**Activity:**
In the forum post about Solr indexing, change "processing" to "transformation" and write out the passage again, starting at "There is a case" and ending at "processing.".

**Exercise text:**

◇ ◇ ◇ ◇

Hi Yonik,

There is a case where I'm expecting at peak season around 36M doc per day, at 
hourly level peaking to 2-3M per hr. Now I need to do some processing of those 
docs before I index them. Then based on the performance figure of indexing I 
saw in http://wiki.apache.org/solr/SolrPerformanceFactors (the embedded vs http 
post section) - it looks like it would take more than 2 hr index a 3M records 
using 4 machine. So I thought it would be difficult to achieve my goal only 
through Solr I need something else to further increasing the parallel 
processing.

All together the doc size targeted would be around average 3B (the size would 
be around 300 Gb). The docs would get constantly added and deleted every day 
basis at an average rate of 8M per day peak being 36M. Now considering around 
10 boxes, every box need to store around 250M docs.

◇ ◇ ◇ ◇

**Dataset records:**
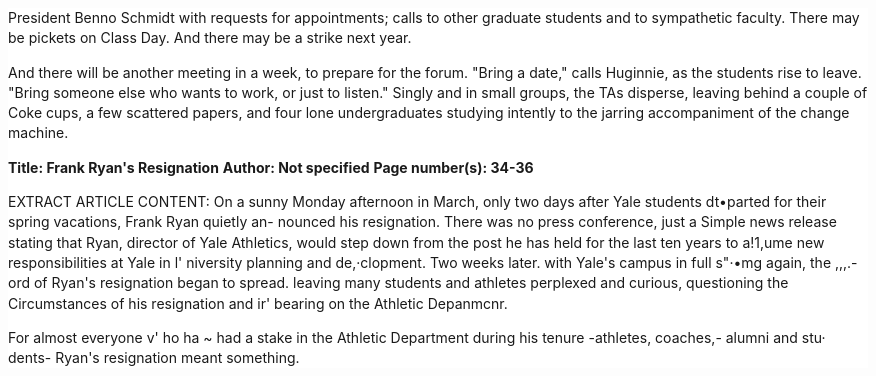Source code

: President 
Benno Schmidt with 
requests for appointments; calls to 
other graduate students and to 
sympathetic faculty. There may be 
pickets on Class Day. And there may 
be a strike next year. 

And there will be another meeting in 
a week, to prepare for the forum. 
"Bring a date," calls Huginnie, as the 
students rise to leave. "Bring someone 
else who wants to work, or just to 
listen." Singly and in small groups, the 
TAs disperse, leaving behind a couple 
of Coke cups, a few scattered papers, 
and four lone undergraduates studying 
intently to the jarring accompaniment 
of the change machine. 


**Title: Frank Ryan's Resignation**
**Author: Not specified**
**Page number(s): 34-36**

EXTRACT ARTICLE CONTENT:
On a sunny Monday afternoon in 
March, only two days after Yale 
students dt•parted for their spring 
vacations, Frank Ryan quietly an-
nounced his resignation. There was no 
press conference, just a Simple news 
release stating that Ryan, director of 
Yale Athletics, would step down from 
the post he has held for the last ten 
years to a!1,ume new responsibilities at 
Yale 
in l' niversity planning and 
de,·clopment. Two weeks later. with 
Yale's campus in full s"·•mg again, the 
,,,.-ord of Ryan's resignation began to 
spread. leaving many students and 
athletes 
perplexed and curious, 
questioning the Circumstances of his 
resignation and ir' bearing on the 
Athletic Depanmcnr. 

For 
almost 
everyone v' ho ha ~ had a stake in the 
Athletic Department during his tenure 
-athletes, coaches,- alumni and stu· 
dents- Ryan's resignation 
meant 
something.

◇ ◇ ◇ ◇

**Result:**
There is a case where I'm expecting at peak season around 36M doc per day, at 
hourly level peaking to 2-3M per hr. Now I need to do some transformation of those 
docs before I index them. Then based on the performance figure of indexing I 
saw in http://wiki.apache.org/solr/SolrPerformanceFactors (the embedded vs http 
post section) - it looks like it would take more than 2 hr index a 3M records 
using 4 machine. So I thought it would be difficult to achieve my goal only 
through Solr I need something else to further increasing the parallel 
transformation.